Extract provided:
......

Major Changes to Federal Overtime Regulations Take Effect December 1. Are You Prepared?

May 19, 2016

This week, President Obama and Secretary of Labor Thomas Perez announced the publication of a final rule to take effect December 1 that will overhaul the Fair Labor Standard Act's overtime regulations. The U.S. Department of Labor (USDOL) estimates that these changes will add more than four million employees to the overtime rolls.

Right now, in general, an employee is exempt from overtime pay if the employee satisfies three tests:

  • Duties Test: The employee's primary job duties qualify as executive, administrative, or professional in nature, as these terms are defined in the regulations.
  • Salary Basis Test: The employee is paid on a salary basis, meaning the employee receives a predetermined and fixed salary that is not reduced because of variations in the quality or quantity of the work performed (i.e., no docking).
  • Salary Level Test: The employee's weekly salary meets the minimum amount specified in the regulations.

The most significant change in the USDOL's new rule is to the Salary Level Test. Today, the minimum salary needed to qualify for exempt status is $455 per week, or $23,600 annually. On December 1, 2016, this minimum will increase to $913 per week! This means in order to be exempt, an employee must be paid an annual salary of at least $47,476.

By more than doubling the minimum salary amount, many salaried employees who work long hours and currently qualify for an overtime exemption will on December 1 become eligible for overtime pay unless their salaries are increased. An employee whose weekly salary is below $913 will become overtime-eligible and you will have to track the employee's hours of work through a verifiable timekeeping method and pay time-and-a-half for each hour worked over 40 in a workweek.

......

Short problem 1:
According to the overtime article, what will the minimum weekly salary for exempt status be on December 1, 2016?
Short problem 2:
Write out the part of the overtime article starting with "Major Changes to" and going on through "the overtime rolls.".
The records below are separate from the overtime article.

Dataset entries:

......

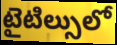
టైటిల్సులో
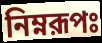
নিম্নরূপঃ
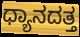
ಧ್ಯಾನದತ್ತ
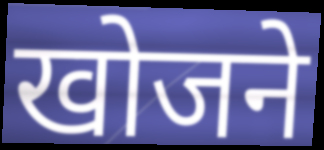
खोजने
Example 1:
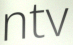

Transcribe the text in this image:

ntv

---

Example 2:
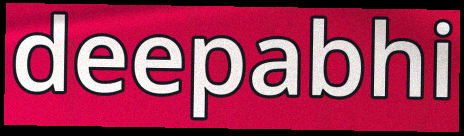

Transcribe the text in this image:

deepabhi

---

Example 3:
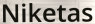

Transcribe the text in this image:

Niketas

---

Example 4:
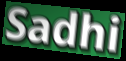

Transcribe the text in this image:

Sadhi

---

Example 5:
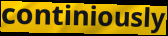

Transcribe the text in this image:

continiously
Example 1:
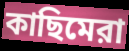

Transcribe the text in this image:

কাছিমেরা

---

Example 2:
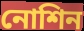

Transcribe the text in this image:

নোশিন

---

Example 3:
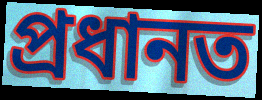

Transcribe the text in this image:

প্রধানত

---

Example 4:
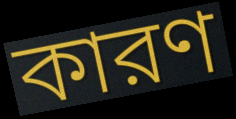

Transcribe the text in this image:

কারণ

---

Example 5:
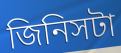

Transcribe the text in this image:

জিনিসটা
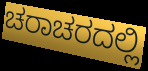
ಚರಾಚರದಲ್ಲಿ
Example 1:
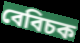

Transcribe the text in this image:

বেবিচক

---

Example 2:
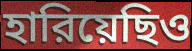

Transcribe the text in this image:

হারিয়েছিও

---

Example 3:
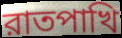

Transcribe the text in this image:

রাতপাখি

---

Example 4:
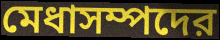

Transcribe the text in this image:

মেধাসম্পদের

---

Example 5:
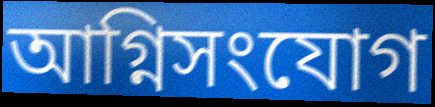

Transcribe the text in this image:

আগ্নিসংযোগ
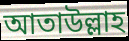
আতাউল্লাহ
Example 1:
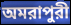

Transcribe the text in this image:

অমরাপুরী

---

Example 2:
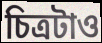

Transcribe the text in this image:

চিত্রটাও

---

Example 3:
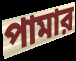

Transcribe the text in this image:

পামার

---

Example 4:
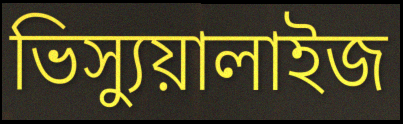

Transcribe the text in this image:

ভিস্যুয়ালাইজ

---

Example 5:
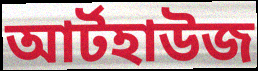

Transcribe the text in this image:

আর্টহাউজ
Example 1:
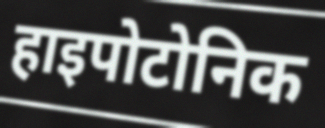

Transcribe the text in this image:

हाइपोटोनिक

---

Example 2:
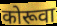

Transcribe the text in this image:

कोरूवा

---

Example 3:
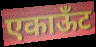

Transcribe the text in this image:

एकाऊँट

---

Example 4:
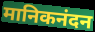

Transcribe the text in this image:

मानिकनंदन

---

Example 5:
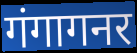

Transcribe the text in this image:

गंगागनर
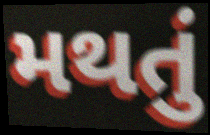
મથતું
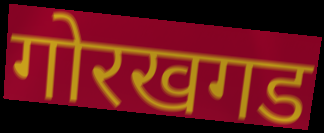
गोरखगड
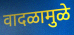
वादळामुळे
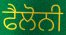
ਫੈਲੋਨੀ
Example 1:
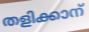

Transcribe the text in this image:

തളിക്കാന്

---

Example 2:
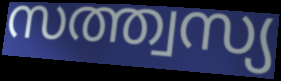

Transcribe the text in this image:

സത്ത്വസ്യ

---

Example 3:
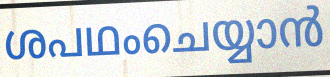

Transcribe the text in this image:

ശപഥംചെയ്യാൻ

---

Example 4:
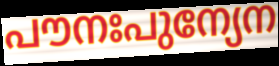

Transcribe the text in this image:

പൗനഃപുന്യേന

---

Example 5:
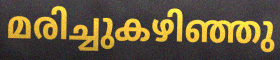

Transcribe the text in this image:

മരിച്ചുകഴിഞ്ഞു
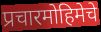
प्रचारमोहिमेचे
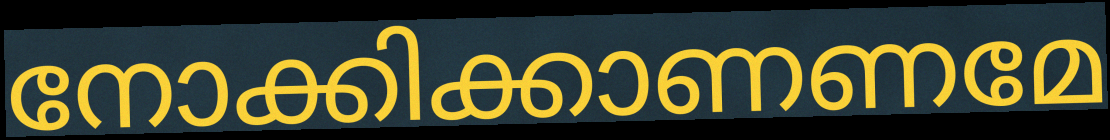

......

Task answer 1:
$913 per week.

Task answer 2:
Major Changes to Federal Overtime Regulations Take Effect December 1. Are You Prepared?

May 19, 2016

This week, President Obama and Secretary of Labor Thomas Perez announced the publication of a final rule to take effect December 1 that will overhaul the Fair Labor Standard Act's overtime regulations. The U.S. Department of Labor (USDOL) estimates that these changes will add more than four million employees to the overtime rolls.